Beijing Jimin Kangtai Pharmacy was caught red-handed by a municipal market regulator, that has launched crackdown on the shady practice that saw some businesses attempting to make a quick buck by selling overpriced protective gear as residents flock to stores to stockpile surgical masks and other essentials.
The watchdog said Wednesday it has looked into 31 suspected cases of the practice since January 23.
The drug store in question, however, went overboard, offering a particular pricy face mask – nearly six times the price it could be bought online – to the prospective buyers. The store reportedly raised the price of 3M brand masks, that normally sell for 143 yuan ($20.61) per box, to 850 yuan ($122.53) per box.
The pharmacy will have to pay 3 million yuan ($434,530) after found at fault by the regulator.
The coronavirus outbreak, that originated in China’s Wuhan late last year, shows no signs of slowing down, claiming dozens of new victims every day. On Wednesday, China’s National Health Commission updated the death toll from the virus, which climbed to 132 as of late Tuesday.
The number of confirmed cases within mainland China jumped to 5,974, which is fewer than there were during the Severe Acute Respiratory Syndrome (SARS) epidemic in southern China between November 2002 and July 2003. The SARS outbreak went on to spread to multiple countries and killed 349 people in China and over 770 globally.

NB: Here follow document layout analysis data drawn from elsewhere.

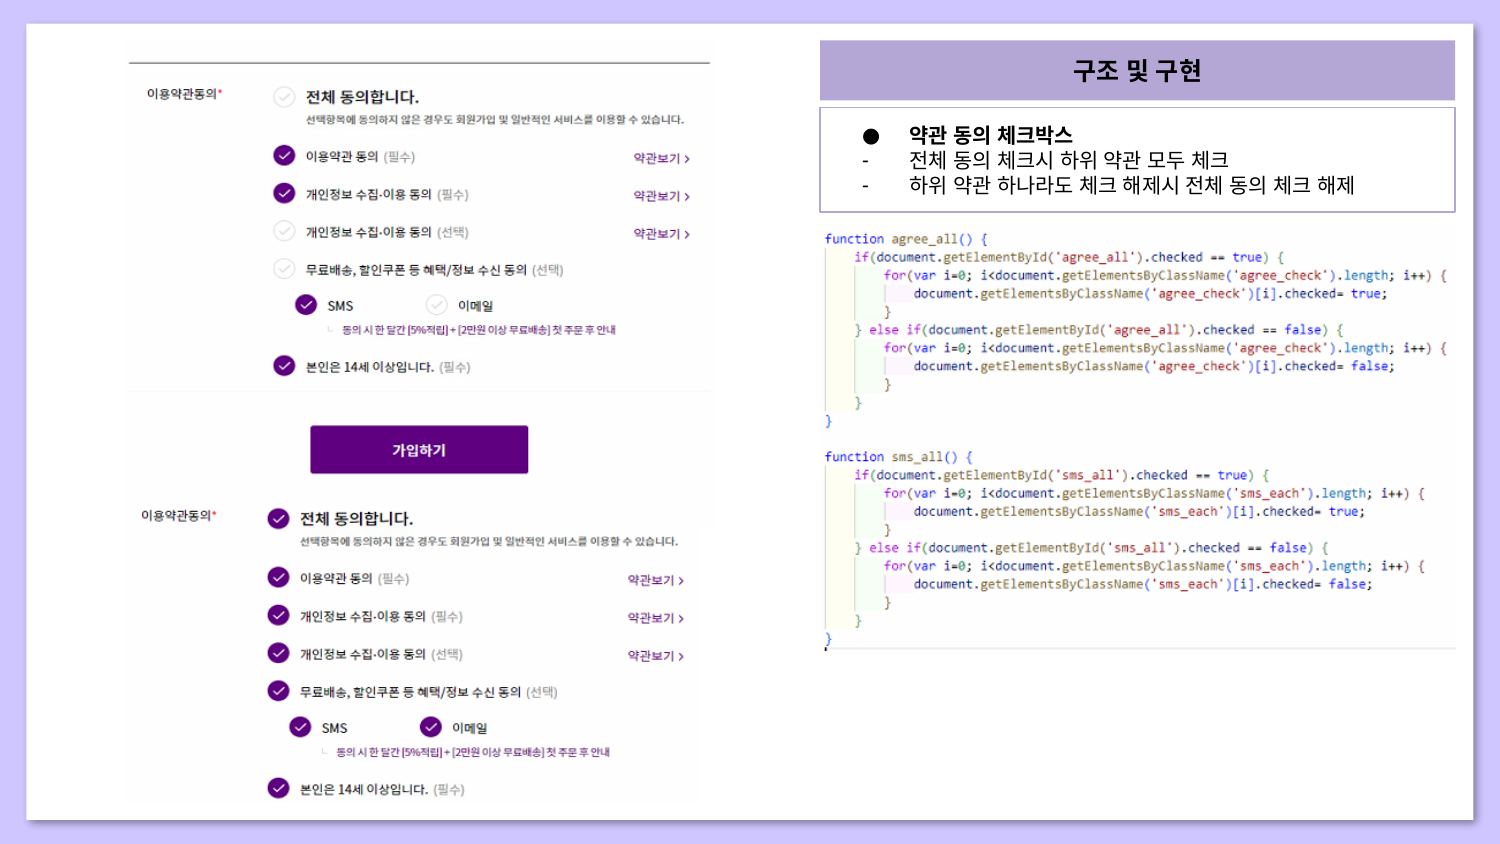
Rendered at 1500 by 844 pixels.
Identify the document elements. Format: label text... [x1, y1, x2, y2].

text_box [26, 23, 1474, 820]
text_box 구조 및 구현 [820, 40, 1456, 101]
picture [819, 223, 1456, 652]
picture [124, 40, 715, 802]
text_box 약관 동의 체크박스 전체 동의 체크시 하위 약관 모두 체크 하위 약관 하나라도 체크 해제시 전체 동의 체크 해제 [820, 107, 1456, 213]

The number of those infected with coronavirus might still increase exponentially, as the number of suspected, but not yet confirmed, cases in China now stands at 9,239.
The disease has spilled over to more than 15 countries, including the US, Canada, France, Germany as well as to China’s immediate neighbors. Dozens of cities, including Wuhan, have been put on lockdown by the Chinese authorities in the hopes to curb the spread of the deadly virus.

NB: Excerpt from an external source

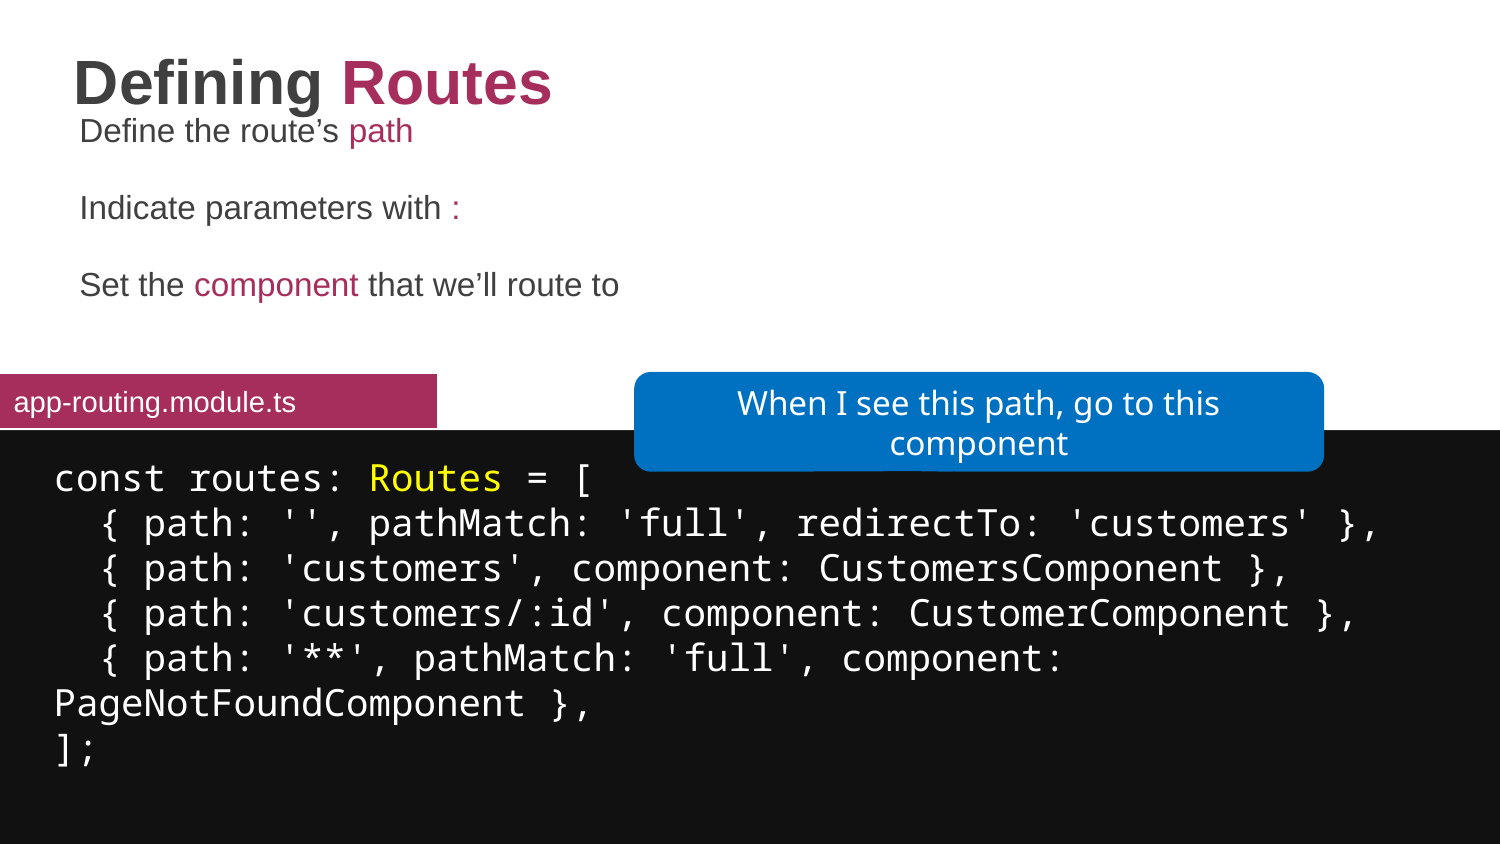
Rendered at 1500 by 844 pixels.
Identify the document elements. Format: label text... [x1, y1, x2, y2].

The self-imposed blockade left many foreigners living in Wuhan and other Chinese cities in the Hubei province trapped, prompting the governments of the US, Japan, Australia, India and several other countries to come up with urgent evacuation plans.
The US and Japan became the first two countries to airlift their stranded citizens from Wuhan on Wednesday. India sent a formal request to Beijing to allow it to proceed with the evacuation on Tuesday.